- [SET TASKS]
**A)** In the Mask R-CNN post below, do these statements agree with it? (i) The training script being run is model_main_tf2.py. (ii) The raised error says the checkpoint version should be V1. (iii) The pre-trained model was downloaded from the TensorFlow Model Zoo. Answer yes or no for each, quoting the deciding words.
**B)** Carry the Mask R-CNN post below forward, writing the next part after its last sentence.

- [DOCUMENT TEXT]
(begin)

Unable to train Mask R-CNN - checkpoint version conflict

John_Phillip · June 12, 2023, 2:22am

Describe the bug
While using TensorFlow Object Detection API, I’m experiencing an issue with a pre-trained Mask R-CNN Inception ResNet V2 1024x1024 model. When attempting to fine-tune this model for my custom task, I receive an error regarding missing variables even though the specified checkpoint seems to contain the appropriate parameters for this model.

To Reproduce
Steps to reproduce the behavior:

Download the pre-trained Mask R-CNN Inception ResNet V2 1024x1024 model from the TensorFlow Model Zoo.
Set up a custom training pipeline configuration, specifying the path to the downloaded checkpoint in the fine_tune_checkpoint field.
Run the model training script (model_main_tf2.py).
The error appears indicating some variables from the checkpoint are not found in the model.

Traceback (most recent call last): File "/content/models/research/object_detection/model_main_tf2.py", line 114, in <module> tf.compat.v1.app.run() File "/usr/local/lib/python3.10/dist-packages/tensorflow/python/platform/app.py", line 36, in run _run(main=main, argv=argv, flags_parser=_parse_flags_tolerate_undef) File "/usr/local/lib/python3.10/dist-packages/absl/app.py", line 308, in run _run_main(main, args) File "/usr/local/lib/python3.10/dist-packages/absl/app.py", line 254, in _run_main sys.exit(main(argv)) File "/content/models/research/object_detection/model_main_tf2.py", line 105, in main model_lib_v2.train_loop( File "/usr/local/lib/python3.10/dist-packages/object_detection/model_lib_v2.py", line 605, in train_loop load_fine_tune_checkpoint( File "/usr/local/lib/python3.10/dist-packages/object_detection/model_lib_v2.py", line 398, in load_fine_tune_checkpoint raise ValueError('Checkpoint version should be V2') ValueError: Checkpoint version should be V2

Expected behavior
I expect the model training to begin by loading weights from the specified pre-trained model. The error seems to suggest a mismatch between the model architecture defined in my pipeline and the architecture of the pre-trained model. Still, my pipeline configuration appears to be correctly set up for the Mask R-CNN Inception ResNet V2 1024x1024 model.

(end)

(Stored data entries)
(begin)

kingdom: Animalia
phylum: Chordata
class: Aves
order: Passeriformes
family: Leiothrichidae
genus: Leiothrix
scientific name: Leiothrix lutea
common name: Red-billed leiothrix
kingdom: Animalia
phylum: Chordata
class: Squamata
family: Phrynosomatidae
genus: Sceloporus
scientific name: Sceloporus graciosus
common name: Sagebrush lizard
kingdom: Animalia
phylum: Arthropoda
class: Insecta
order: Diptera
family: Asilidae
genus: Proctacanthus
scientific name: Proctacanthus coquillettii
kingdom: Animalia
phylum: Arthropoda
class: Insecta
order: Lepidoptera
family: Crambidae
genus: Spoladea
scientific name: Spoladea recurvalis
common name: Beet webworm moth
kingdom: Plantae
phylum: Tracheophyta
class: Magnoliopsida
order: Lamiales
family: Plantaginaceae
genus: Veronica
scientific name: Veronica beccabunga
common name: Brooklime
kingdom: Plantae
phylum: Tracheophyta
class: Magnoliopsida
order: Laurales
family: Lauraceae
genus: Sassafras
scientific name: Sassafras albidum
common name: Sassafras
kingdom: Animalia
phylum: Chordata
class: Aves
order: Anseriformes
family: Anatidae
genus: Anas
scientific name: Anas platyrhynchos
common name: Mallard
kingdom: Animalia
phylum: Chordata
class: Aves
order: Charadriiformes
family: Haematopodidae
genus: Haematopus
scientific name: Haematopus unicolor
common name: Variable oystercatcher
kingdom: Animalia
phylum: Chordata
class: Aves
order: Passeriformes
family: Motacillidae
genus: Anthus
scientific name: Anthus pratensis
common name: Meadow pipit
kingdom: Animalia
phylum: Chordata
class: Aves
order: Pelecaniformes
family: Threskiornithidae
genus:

(end)

- [PER-TASK OUTPUTS]
**A)**
(i) Yes: "Run the model training script (model_main_tf2.py)."
(ii) No: "ValueError: Checkpoint version should be V2"
(iii) Yes: "Download the pre-trained Mask R-CNN Inception ResNet V2 1024x1024 model from the TensorFlow Model Zoo."

**B)**
Desktop (please complete the following information):

OS: MacOS 13.4 (22F66)
Browser Safari
Version 16.5 (18615.2.9.11.4)

N.B: I am using Google Colab Pro

Additional context

Upon inspecting the checkpoint file with inspect_checkpoint.py, it does appear to contain all the expected variables for a Mask R-CNN Inception ResNet V2 1024x1024 model. I also confirmed that the downloaded files include ckpt-0.index, ckpt-0.data-00000-of-00001, and checkpoint. Yet, the issue persists. Any guidance or solutions to this problem would be greatly appreciated.

Laxma_Reddy_Patlolla · June 12, 2023, 9:03pm

Hi @John_Phillip ,

I can see that you are using a research model for your object detection training, those models contain some deprecated lines of code. Tensorflow does not officially support research models.

I recommend you to use the official tensorflow/models for your use case. Please refer to this instance segmentation with Model Garden using official models and let us know if you facing any errors?

Thank You.